Entretanto, para Fabio Fialho, os Correios ainda têm bastante importância para o comércio eletrônico em geral, devido à capilaridade alcançada no país.
“Eu acredito que a atuação dos Correios é super importante. Eu acho que ainda é o principal player, ou um dos principais players. Os Correios têm sua virtude e seus problemas. Eles têm que ir para um caminho de abertura de capital na bolsa. Eu acho que a empresa precisa de governança e ele precisa muito mais de uma estrutura corporativa importante em cima. Então uma privatização não precisa ser necessariamente com uma venda, pode ser feita com uma estrutura de governança, e com um IPO na bolsa.
Certamente, quando a gente fala de last miles locais, ou seja, posicionamento de estoques, a empresa entregando essa última milha, facilita que novos entrantes de delivery participem do mercado. Então, as microempresas de frete participarão ativamente de sua região, serão mais regionalistas. Os Correios contribuem de forma mais nacional.
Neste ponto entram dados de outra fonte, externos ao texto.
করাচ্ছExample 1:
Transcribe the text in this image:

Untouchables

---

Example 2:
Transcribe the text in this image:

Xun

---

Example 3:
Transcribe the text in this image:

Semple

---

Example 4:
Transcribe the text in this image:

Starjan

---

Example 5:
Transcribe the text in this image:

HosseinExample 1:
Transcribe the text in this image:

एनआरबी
Você tem uma base da pirâmide, que é o pequeno vendedor, dependendo muito dos Correios – o que não significa que é ruim. É muito bom, porque os Correios têm uma capilaridade muito mais pronta, uma logística reversa muito mais eficiente, que ajuda este pequeno e médio empreendedor.”
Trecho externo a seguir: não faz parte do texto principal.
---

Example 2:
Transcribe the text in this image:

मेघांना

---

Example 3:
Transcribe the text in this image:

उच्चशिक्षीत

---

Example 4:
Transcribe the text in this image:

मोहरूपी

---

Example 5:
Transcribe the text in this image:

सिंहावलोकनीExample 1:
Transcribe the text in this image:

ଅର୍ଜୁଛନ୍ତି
Resta saber por quanto tempo a vantagem de capilaridade dos Correios será mantida. Cabe lembrar que a Amazon anunciou, no final do ano passado, que está trazendo seu serviço próprio de entregas ao Brasil, começando por São Paulo, Rio de Janeiro, Belo Horizonte e Brasília, mas com planos de expansão para todo o país.
Perspectivas do varejo eletrônico para 2021
Em 2021, o fator imprevisibilidade é consideravelmente menor. De acordo com a própria Organização Mundial de Saúde (OMS), é irrealista pensar em um fim para a pandemia ainda este ano, mas muitas pessoas já estão mais adaptadas à nova realidade – o que inclui as compras online, o que tende a impulsionar ainda o setor.
Para as empresas, a diferença é que agora há mais preparo. E as perspectivas, no geral, são boas.
“Eu só vejo crescimento, e com cada vez mais oportunidades de geração de leads. Acho que quem vai ganhar o jogo é quem souber se posicionar no estoque e oferecer oportunidade de portfólio ao consumidor. A gente tem, hoje, diversos canais com oportunidades de captura e venda digital. Cada vez mais o consumidor é digital – a gente viu 8 milhões de entrantes em 2020, que são novos compradores.
Efetivamente, não tem como vender menos, só tem crescimento. Obviamente, quem acompanhar esse crescimento com oportunidade de portfólio e estoque vai ganhar o jogo.”